あ・・・・何か思い出したらますます腹たってきたわ!
「ほぉぅぅぅぅいいでしょう、僕もリナさんには言いたいことがたくさんあるんですからっ!」
ゼロスがにこ目をぴくぴくさせている。
「あのぉ・・・」
そのときゼロスの後ろのほうから遠慮がちに声がかかった。
『あぁ?』
ゼロスとリナ二人の殺意のこもった瞳に盗賊の頭らしいアイパッチをした男は
「い、いえ何でもないです」と慌てて口を閉じた。
そうだろう、命は大切にしなくてはいけない。
「ゼロス、覚悟しなさいよっ!青魔烈弾破っ!!」
ちゅどぉぉぉぉんんんんっっっっ
「あああっ本気できましたねっ!!」
「ふふんっ、獣王牙操弾っ!」
「そんなのじゃ僕にはききませんよっ!」
「・・・・と思わせて竜破斬っっ!!」
どがしゃぁぁぁぁっっっ!!!!!
「ああっ卑怯ですよっ、リナさんっ!」
「あんたに言われたくないわよっ!!」
その時、くいくいとリナの裾をひく小さな手。
「んっ、セリス?どうしたの?ちょっと今手がはなせないんだけど」
「ママ、おなかすいたぁ~」
ずしゃぁぁっっっ
ゼロスとリナが盛大にずっこけた。
「セリス、魔族でありながらお腹が空いたなど・・・・・・・リナさんに似たんですね」
「なによっ!あんただって魔族のくせに食事してるじゃないっ!」
「ママぁ、ふうふげんかはだめなんだよぉ」
「・・・・・・・セリス、そんな言葉誰に聞いたの」
再び口をはさんだセリスにリナは頭を抱えた。
「パパもママいじめちゃだめぇ」
「どちらかと言えば僕のほうがいじめられてたんですが・・・まぁ僕も大人げなかっ
たです。
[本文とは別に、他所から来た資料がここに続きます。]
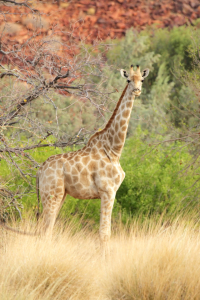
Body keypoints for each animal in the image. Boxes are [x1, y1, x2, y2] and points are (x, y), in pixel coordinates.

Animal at [37, 66, 148, 251]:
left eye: (142, 80)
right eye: (128, 80)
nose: (137, 90)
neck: (114, 149)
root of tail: (40, 170)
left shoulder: (110, 192)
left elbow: (104, 233)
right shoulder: (108, 191)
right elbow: (104, 234)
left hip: (60, 194)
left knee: (47, 229)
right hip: (51, 194)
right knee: (45, 230)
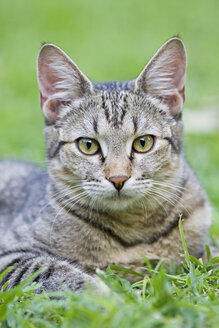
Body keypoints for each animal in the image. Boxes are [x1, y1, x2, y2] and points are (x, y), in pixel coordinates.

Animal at [0, 37, 212, 292]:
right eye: (88, 145)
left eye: (143, 142)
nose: (118, 178)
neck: (132, 232)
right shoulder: (10, 255)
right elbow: (55, 271)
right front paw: (107, 297)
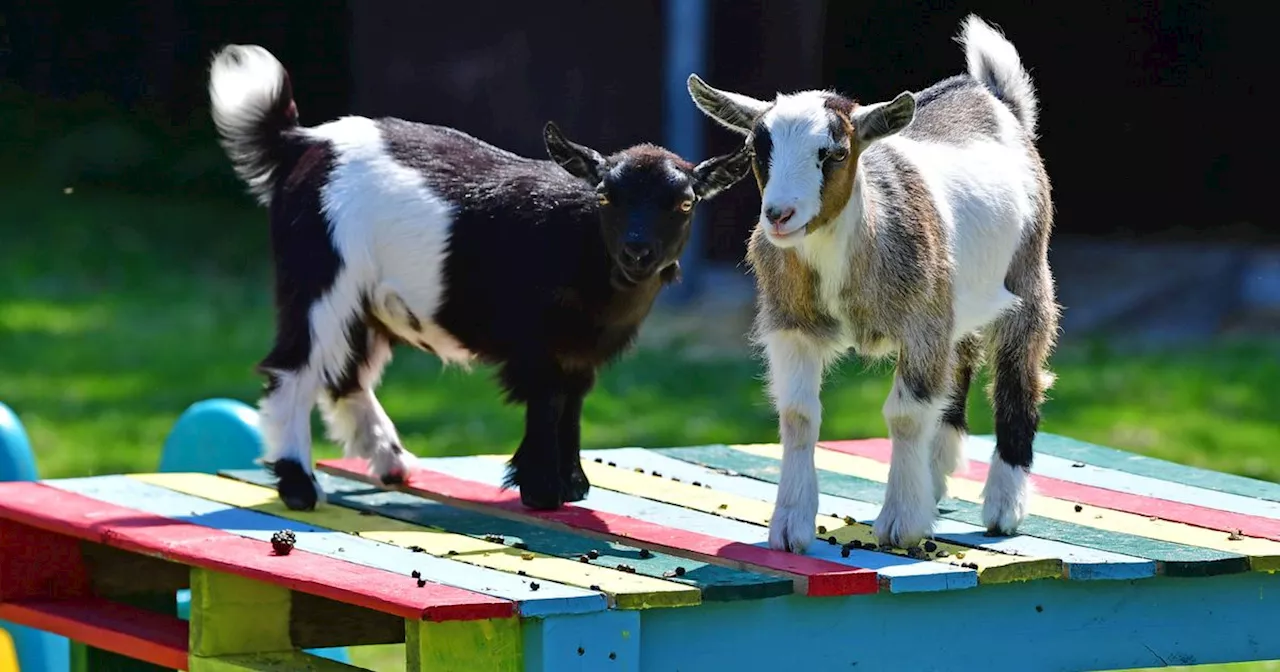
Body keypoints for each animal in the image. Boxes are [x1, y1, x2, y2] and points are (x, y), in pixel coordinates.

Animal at [204, 44, 752, 512]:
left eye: (684, 204)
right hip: (320, 274)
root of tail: (301, 143)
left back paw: (392, 463)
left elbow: (572, 404)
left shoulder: (579, 350)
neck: (583, 246)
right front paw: (541, 490)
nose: (637, 251)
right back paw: (299, 485)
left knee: (345, 376)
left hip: (366, 300)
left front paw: (573, 485)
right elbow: (546, 403)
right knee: (293, 369)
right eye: (604, 197)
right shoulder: (536, 343)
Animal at [691, 14, 1059, 550]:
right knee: (959, 364)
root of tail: (992, 94)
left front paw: (901, 523)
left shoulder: (922, 324)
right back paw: (937, 472)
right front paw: (790, 526)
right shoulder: (792, 325)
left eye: (834, 153)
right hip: (958, 298)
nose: (778, 215)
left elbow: (904, 413)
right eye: (757, 149)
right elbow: (798, 415)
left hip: (1027, 276)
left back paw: (1003, 505)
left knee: (1018, 374)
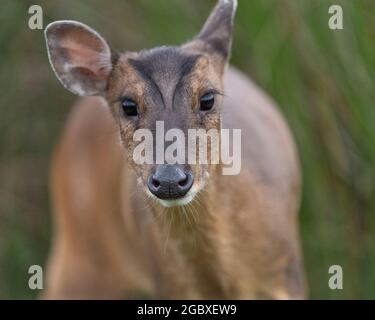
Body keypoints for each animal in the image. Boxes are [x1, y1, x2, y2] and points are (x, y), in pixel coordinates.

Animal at [44, 0, 308, 300]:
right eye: (128, 105)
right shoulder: (169, 285)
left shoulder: (288, 276)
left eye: (208, 98)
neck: (226, 285)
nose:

ごめんなさい、リナさん」
「・・・・・・あたしも追い出して悪かったわよ・・・・ごめん、ゼロス」
「はい、リナさん」
ゼロスが差し出したのは一抱えもある袋。
「本当はお土産にするつもりだったんですが・・・」
「え、もしかして・・・・・お宝(はぁと)?」
「はい」
さっそくリナは包みを開けて中を確認している。
この時点ですでにリナの機嫌はなおっていた。
「セリス」
その間ゼロスがセリスを呼んで抱き上げた。
『うまくいきましたね、セリス。空間移動もできるようになりましたし』
『うんっパパ!』
『まったく、リナさんは意地っ張りですからねぇ、こうでもしないと仲直りしてくれな
いんですよ』
『ゼロスパパもくろうするね』
セリスの言葉にゼロスが思わず苦笑をもらす。
『仕方がありません、惚れたほうの負けですから』
『うん、ぼくもママすきぃ!』
『駄目ですよ、リナさんは僕のものなんですから』
『ええぇ~~でもママはぼくのママだよぉっ!』
そんな企みがされていたことなど知らないリナは相変わらずお宝の鑑定に余念がない。
「リナさん、そろそろ帰りませんか?宝の鑑定なら宿でも出来ますし」
「そうねっ!こんなところにいつまでもいたってしょうがないし。とっとと帰りましょ」
リナの言葉を聞くとゼロスは片手にリナを抱き上げ、三人はその場から姿を消した。
「お、おいっ・・・・・」
その場に残されたのは身包みはがされた盗賊たちと、攻撃魔法のせいで
ぼろぼろに崩れ落ち、瓦礫の山と化した神殿だけだった。